The pricing on ADATA's NVMe drives is a bit inconsistent, with the MLC-based SX8000 undercutting the TLC-based GAMMIX S10 in some capacities. Some of this is probably due to different models having been released more recently than others (with the SX8000 being one of their earlier releases this year), but the main factor is probably the NAND shortage leading to different SKUs being out of stock or nearly so at different retailers. However, we can assess the general pricing trends and where the GAMMIX S10 and SX7000 seem to fall within them.

The current sale on the 512GB SX7000 for $187.99 is a great deal for a NVMe SSD; prices under 40¢/GB are fairly uncommon. At the 1TB capacity, ADATA's SX7000 and GAMMIX S10 are hard to find, and the Intel 600p can currently be had for $299.99. Barring exceptional deals like these, the general pattern is that Samsung's 960 EVO is usually aggressively priced and almost always the best performer for its price. For smaller capacities (256GB and below), MLC-based drives should be preferred because they tend to be less reliant on SLC caching to improve performance, and they tend to suffer less when nearly full. The MyDigitalSSD BPX is one of the cheapest drives using the combination of the Phison E7 controller and Toshiba planar MLC, and at the 128GB capacity it is currently cheaper than the GAMMIX S10.

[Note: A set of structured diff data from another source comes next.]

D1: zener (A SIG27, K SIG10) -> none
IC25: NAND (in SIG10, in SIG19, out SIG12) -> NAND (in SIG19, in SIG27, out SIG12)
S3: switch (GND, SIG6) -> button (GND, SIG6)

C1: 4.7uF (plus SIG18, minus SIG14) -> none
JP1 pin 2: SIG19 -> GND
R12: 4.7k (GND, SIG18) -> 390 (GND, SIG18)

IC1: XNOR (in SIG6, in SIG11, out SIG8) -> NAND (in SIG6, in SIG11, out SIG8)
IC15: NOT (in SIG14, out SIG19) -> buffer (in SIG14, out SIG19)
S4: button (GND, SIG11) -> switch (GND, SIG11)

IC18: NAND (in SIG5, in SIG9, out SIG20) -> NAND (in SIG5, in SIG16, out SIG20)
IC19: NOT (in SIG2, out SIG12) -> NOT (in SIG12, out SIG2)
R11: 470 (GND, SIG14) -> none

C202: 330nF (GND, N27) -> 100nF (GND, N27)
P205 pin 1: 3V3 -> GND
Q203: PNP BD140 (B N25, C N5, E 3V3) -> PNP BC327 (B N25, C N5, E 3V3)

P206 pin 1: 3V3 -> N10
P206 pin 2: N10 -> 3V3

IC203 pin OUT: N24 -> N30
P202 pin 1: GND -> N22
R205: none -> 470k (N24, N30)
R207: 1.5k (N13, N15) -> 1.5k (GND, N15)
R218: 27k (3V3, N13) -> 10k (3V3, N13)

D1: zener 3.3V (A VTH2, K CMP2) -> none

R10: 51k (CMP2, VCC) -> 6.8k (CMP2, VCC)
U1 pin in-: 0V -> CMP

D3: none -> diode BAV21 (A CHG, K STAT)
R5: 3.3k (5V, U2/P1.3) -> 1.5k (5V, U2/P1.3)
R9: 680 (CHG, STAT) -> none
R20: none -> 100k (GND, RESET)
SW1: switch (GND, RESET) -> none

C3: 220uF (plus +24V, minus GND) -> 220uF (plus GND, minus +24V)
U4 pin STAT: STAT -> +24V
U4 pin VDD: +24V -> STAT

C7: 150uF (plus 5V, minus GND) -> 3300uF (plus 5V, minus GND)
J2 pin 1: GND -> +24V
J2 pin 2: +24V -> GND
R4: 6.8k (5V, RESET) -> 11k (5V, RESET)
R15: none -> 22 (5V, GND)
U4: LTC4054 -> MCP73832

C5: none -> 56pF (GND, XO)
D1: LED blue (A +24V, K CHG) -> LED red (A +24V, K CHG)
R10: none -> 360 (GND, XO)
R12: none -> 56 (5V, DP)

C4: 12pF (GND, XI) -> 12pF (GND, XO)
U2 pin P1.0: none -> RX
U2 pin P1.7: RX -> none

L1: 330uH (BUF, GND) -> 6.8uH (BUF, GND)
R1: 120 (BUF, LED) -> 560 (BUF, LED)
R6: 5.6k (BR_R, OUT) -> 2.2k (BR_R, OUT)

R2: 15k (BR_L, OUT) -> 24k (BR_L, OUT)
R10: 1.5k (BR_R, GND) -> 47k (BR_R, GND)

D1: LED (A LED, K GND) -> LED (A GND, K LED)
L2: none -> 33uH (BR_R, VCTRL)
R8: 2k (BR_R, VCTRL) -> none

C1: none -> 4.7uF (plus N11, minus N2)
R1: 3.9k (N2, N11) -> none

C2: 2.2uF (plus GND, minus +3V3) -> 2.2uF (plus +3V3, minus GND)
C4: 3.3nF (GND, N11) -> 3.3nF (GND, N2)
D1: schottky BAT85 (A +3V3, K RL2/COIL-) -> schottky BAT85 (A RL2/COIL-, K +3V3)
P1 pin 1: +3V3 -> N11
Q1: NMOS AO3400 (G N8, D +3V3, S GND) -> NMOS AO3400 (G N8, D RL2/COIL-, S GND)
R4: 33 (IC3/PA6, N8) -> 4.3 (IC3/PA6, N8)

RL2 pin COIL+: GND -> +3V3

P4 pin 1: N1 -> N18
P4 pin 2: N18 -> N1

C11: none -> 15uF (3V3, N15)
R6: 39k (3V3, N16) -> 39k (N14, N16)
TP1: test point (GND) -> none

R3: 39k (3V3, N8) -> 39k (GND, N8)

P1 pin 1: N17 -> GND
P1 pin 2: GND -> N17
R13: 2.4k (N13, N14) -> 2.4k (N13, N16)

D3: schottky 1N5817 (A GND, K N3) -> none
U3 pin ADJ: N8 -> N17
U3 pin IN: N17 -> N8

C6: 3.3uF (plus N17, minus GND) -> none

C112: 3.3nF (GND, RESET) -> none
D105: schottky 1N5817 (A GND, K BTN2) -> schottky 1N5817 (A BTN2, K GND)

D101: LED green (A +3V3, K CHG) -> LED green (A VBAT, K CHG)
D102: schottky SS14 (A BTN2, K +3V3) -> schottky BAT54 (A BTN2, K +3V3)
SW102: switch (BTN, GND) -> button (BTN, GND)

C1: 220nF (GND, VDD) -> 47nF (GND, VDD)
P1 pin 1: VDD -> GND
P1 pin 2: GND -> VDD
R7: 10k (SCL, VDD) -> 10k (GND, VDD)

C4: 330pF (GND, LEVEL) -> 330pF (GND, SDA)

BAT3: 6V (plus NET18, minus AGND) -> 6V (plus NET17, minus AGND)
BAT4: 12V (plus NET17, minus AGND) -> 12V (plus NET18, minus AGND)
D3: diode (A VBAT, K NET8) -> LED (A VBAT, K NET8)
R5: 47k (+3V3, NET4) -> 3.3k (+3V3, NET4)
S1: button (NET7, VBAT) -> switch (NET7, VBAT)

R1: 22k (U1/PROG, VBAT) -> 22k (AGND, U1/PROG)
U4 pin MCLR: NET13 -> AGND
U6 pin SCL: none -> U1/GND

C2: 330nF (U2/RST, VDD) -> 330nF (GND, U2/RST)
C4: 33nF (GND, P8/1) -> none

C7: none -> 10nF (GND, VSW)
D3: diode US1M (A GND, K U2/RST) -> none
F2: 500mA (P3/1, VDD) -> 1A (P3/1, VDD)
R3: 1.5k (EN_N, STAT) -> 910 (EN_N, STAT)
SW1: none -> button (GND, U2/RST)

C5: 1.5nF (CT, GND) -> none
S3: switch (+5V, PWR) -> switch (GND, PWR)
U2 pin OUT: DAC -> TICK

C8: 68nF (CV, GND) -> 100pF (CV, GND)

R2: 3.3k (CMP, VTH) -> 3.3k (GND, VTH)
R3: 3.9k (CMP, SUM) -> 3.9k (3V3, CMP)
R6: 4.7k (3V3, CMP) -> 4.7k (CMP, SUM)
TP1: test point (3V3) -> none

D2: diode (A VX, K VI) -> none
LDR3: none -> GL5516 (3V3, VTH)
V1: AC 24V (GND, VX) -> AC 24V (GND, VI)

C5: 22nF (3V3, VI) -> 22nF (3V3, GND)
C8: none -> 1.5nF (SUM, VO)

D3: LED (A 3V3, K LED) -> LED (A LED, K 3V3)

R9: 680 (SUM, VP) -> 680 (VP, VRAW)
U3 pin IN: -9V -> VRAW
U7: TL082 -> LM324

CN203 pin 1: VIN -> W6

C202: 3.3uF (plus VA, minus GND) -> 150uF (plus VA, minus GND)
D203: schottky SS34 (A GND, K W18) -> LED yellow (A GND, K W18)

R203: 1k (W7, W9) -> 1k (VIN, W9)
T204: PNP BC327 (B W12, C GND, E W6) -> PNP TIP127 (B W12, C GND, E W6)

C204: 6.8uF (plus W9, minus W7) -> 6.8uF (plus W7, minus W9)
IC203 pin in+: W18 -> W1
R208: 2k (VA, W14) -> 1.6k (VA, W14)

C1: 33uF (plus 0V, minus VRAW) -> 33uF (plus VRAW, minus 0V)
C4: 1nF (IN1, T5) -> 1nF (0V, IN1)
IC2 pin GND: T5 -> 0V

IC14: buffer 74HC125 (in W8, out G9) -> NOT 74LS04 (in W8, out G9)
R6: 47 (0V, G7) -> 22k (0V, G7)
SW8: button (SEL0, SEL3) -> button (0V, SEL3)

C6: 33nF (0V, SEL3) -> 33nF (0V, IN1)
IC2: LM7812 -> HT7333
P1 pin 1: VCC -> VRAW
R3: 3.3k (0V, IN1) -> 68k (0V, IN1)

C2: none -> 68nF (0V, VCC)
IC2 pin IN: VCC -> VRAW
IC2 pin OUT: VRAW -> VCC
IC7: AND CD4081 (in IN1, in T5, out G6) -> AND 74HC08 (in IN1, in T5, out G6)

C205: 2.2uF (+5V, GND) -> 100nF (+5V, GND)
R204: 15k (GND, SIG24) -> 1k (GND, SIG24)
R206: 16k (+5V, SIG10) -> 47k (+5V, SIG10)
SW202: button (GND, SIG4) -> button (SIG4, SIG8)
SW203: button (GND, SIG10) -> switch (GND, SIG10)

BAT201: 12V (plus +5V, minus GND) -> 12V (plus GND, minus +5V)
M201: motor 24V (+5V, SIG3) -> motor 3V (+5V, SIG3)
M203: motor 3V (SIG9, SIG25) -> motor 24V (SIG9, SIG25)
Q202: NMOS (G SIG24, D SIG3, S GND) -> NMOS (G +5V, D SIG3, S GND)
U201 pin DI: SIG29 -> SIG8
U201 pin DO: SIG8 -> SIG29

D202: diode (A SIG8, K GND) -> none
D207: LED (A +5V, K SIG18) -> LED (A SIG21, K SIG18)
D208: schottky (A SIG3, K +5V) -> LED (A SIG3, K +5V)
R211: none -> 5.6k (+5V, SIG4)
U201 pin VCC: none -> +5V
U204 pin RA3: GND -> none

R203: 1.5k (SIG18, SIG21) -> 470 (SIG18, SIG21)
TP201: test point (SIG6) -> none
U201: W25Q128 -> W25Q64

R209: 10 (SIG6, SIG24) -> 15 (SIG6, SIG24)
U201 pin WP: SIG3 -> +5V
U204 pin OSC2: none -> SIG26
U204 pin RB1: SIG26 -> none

Next year, we could see a very different situation in this product segment. Silicon Motion's second generation of NVMe controllers promises big performance increases, and includes low-cost models that will allow entry-level NVMe drives to be priced even closer to SATA SSDs while offering much better performance. The 64-layer Intel/Micron 3D TLC NAND flash memory can solve the rest of the performance problems with drives like the GAMMIX S10. Consequently, the next round of entry-level NVMe drives pairing up Silicon Motion controllers with Intel/Micron 3D NAND should be far more appealing products. But they'll also face increased competition as Phison's second-generation NVMe controllers hit the market and get paired with Toshiba 3D NAND that can also deliver much better performance and power consumption than the GAMMIX S10 or Intel 600p.